J’ai du mal à analyser les déclarations de la ministre : les régimes de retraite n’ont pas besoin d’être revus avant 2030 ou 2040 au moins. L’augmentation de l’espérance de vie est un problème qui a déjà été réglé par les réformes précédentes, particulièrement par celle conduite par Marisol Touraine en 2013 [elle prévoit une augmentation de la durée des cotations d’un trimestre, tous les trois ans, jusqu’à 2035 : il faudra alors cotiser pendant 43 ans pour avoir une retraite à taux plein, contre 41,5 ans avant la réforme, NDLR]. Donc, Agnès Buzyn est hors sujet quand elle revient sur ce point.
C’est une remise en cause des engagements officiels ?
Il a été dit et redit ces derniers mois, notamment par Agnès Buzyn en octobre, et avant elle par le président de la République en personne, que la réforme en cours, menée par Jean-Paul Delevoye, ne visait pas à faire des économies, ni à revenir sur la question de l’âge. Donc, non seulement Agnès Buzyn est hors sujet, mais en plus, elle est en décalage sur ses propres engagements. Je ne sais pas ce que ça cache. Est-ce une question budgétaire ? On l’avait vu au début du quinquennat avec les changements sur l’indexation des pensions : il est facile de dégager quelques milliards pour les finances publiques en bougeant légèrement le curseur, mais ces mouvements sont scandaleux car les régimes de retraite ne posent pas de problème d’équilibre aux finances publiques. Si on continue ce type de réformes, on aboutira à dégager des excédents. A quoi cela servirait-il puisque le Parlement s’est engagé à ne pas les ponctionner pour les reverser dans le budget général ?
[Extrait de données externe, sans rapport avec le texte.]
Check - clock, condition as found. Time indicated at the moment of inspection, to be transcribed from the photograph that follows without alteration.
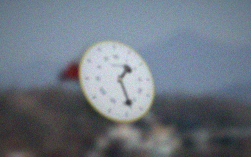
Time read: 1:28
Le régime de retraite français est-il vraiment si favorable ?
Ce qui est récurrent, c’est que ce débat ressurgit tous les trois ou quatre mois : on nous dit que les Français partent plus tôt à la retraite que leurs voisins européens. Mais si on se compare aux autres, alors il faut aussi regarder le reste : d’abord, le taux de pauvreté en France des plus de 65 ans est inférieur à ce qu’il est dans les autres pays. Veut-on aussi revenir là-dessus ? Et ensuite, notre taux de natalité est supérieur à celui de la plupart des pays, et c’est aussi cela qui permet à notre régime de retraite d’être plus favorable. La remise en question de l’âge de départ a donc tout d’une fausse alerte. Jean-Paul Delevoye a déjà fait part de sa surprise sur ces propos.
La parole du président de la République était claire sur ces questions : il n’est pas question de revenir sur l’âge minimal de départ fixé à 62 ans et il n’est pas question non plus, je le répète, de faire des économies. Remettre ce débat sur la table est d’autant plus une mauvaise idée que la déclaration initiale de la ministre – qui souhaite revenir sur la durée de cotisation – a vite été déformée dans les commentaires en « allongement de l’âge du départ à la retraite ». Et ça, c’est un autre paramètre, complètement différent : ce serait inéquitable pour tous ceux qui ont commencé à travailler jeune. Et pour nous à la CFDT, ce serait scandaleux.
Allez-vous continuer à négocier avec le gouvernement ?
Si nous détricotons en mars tout ce qui nous a été promis en octobre, nous arrêtons les discussions avec le gouvernement. Et si c’était un simple ballon d’essai de la ministre, alors c’était une sacrée erreur. Pour faire douter de la sincérité du gouvernement, c’était sans doute la meilleure façon de s’y prendre. Nous attendons donc une clarification officielle le plus vite possible.